On or subsequent to the date of the transaction, the business combination is approved by the board of directors and authorized at an annual or special meeting of stockholders, and not by written consent, by the affirmative vote of at least 66 2/3% of the outstanding voting stock that is not owned by the interested stockholder.

Merger; Amendment of Certificate of Incorporation

Under Delaware law, we will not be able to amend our certificate of incorporation or merge with another entity unless approved by the affirmative vote of stockholders holding at least a majority of the shares entitled to vote on the matter.

Advance Notice of Director Nominations and New Business

Our bylaws provide that, with respect to an annual meeting of stockholders, nominations of persons for election to our Board of Directors and the proposal of business to be considered by stockholders at the annual meeting may be made only:

 

   

pursuant to our notice of the meeting;

 

   

by our Board of Directors; or

 

   

by a stockholder who was a stockholder of record both at the time of the provision of notice and at the time of the meeting who is entitled to vote at the meeting and has complied with the advance notice procedures set forth in our bylaws.

With respect to special meetings of stockholders, only the business specified in our notice of meeting may be brought before the meeting of stockholders and nominations of persons for election to our Board of Directors may be made only:

 

   

pursuant to our notice of the meeting;

 

   

by our Board of Directors; or

 

   

provided that our Board of Directors has determined that directors shall be elected at such meeting, by a stockholder who was a stockholder of record both at the time of the provision of notice and at the time of the meeting who is entitled to vote at the meeting and has complied with the advance notice provisions set forth in our bylaws.

Preferred Stock

Our certificate of incorporation gives our Board of Directors the authority, without further action by stockholders, to issue shares of preferred stock in one or more series and to fix the rights, preferences, privileges, qualifications and restrictions granted to or imposed upon such preferred stock, including dividend rights, conversion rights, voting rights, rights and terms of redemption, and liquidation preference, any or all of which may be greater than the rights of the common stock.

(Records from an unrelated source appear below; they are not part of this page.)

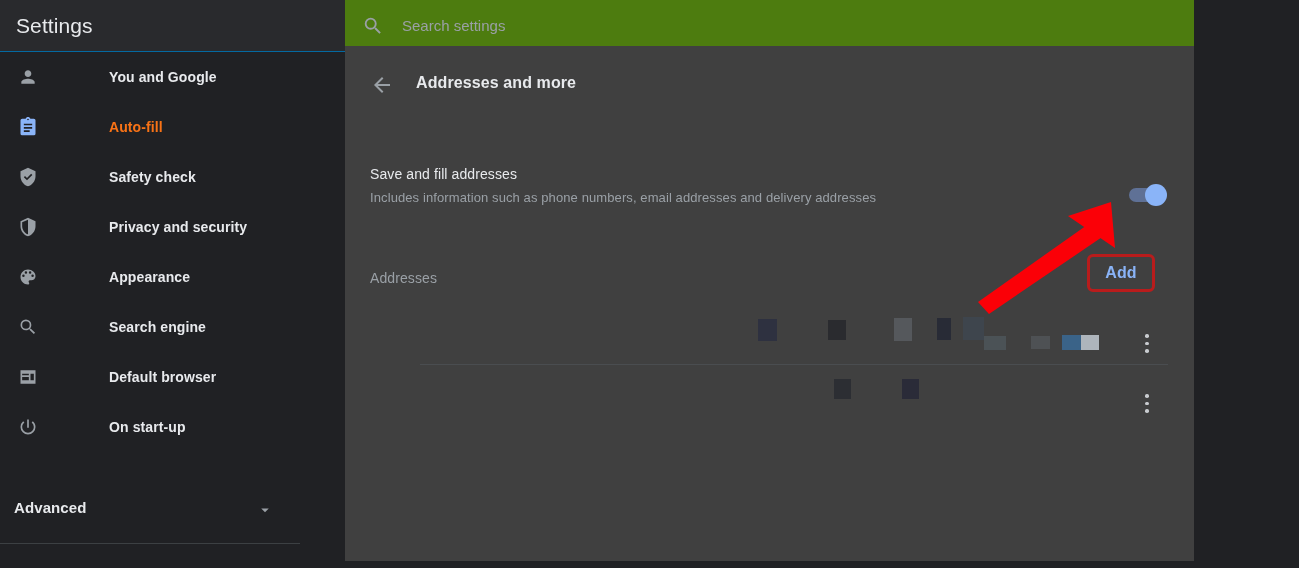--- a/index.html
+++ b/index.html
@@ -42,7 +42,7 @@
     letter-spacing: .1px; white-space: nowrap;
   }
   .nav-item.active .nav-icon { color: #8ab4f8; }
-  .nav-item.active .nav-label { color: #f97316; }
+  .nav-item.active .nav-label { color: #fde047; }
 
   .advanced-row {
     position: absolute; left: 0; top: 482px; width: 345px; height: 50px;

Thus, our Board of Directors could authorize the issuance of shares of preferred stock with terms and conditions which could have the effect of delaying, deferring or preventing a transaction or a change in control that might involve a premium price for holders of our common stock or otherwise be in their best interest. The issuance of preferred stock could adversely affect the voting power of holders of common stock and reduce the likelihood that such holders will receive dividend payments and payments upon liquidation, and could also decrease the market price of our common stock.

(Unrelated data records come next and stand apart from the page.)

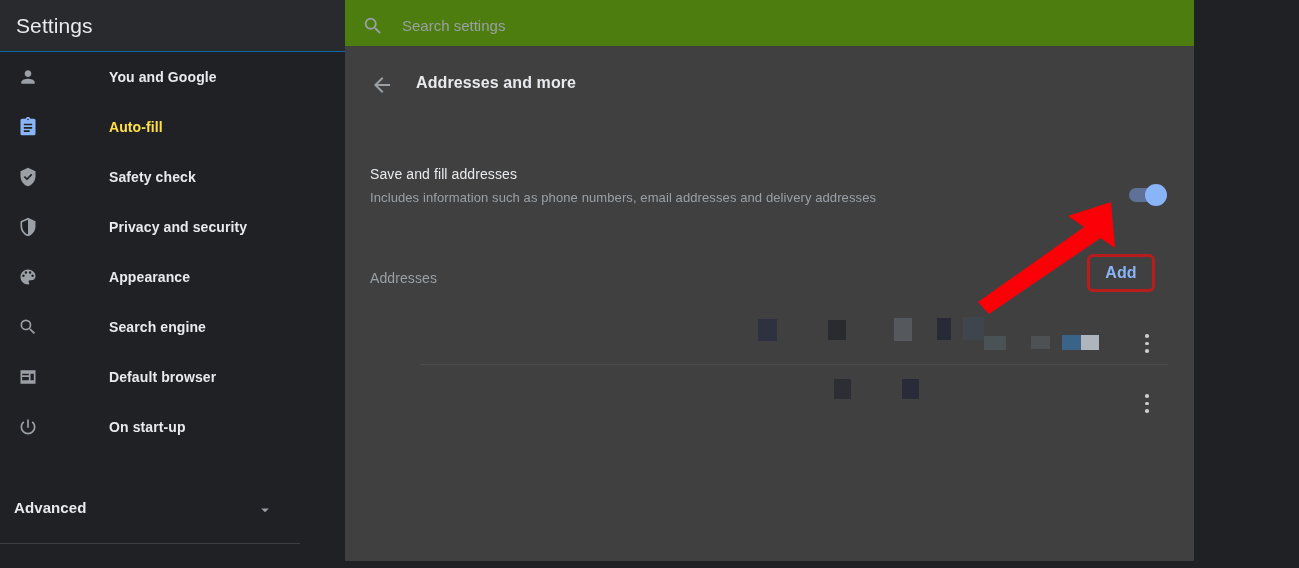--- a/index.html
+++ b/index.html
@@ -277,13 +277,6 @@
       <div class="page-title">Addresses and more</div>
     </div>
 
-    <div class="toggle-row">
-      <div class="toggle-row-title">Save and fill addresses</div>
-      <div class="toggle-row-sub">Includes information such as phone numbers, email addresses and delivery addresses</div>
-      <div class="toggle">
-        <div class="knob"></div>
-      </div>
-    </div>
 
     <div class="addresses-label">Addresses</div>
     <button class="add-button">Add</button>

Possible Anti-Takeover Effect of Certain Provisions of Delaware Law and of Our Certificate of Incorporation and Bylaws

The business combination provisions of Delaware law, the provisions of our bylaws regarding the classification of our Board of Directors, the Board of Directors’ ability to issue preferred stock with terms and conditions that could have a priority as to distributions and amounts payable upon liquidation over the rights of the holders of our common stock, and the advance notice provisions of our bylaws could have the effect of delaying, deferring or preventing a transaction or a change in the control that might involve a premium price for holders of common stock or otherwise be in their best interest.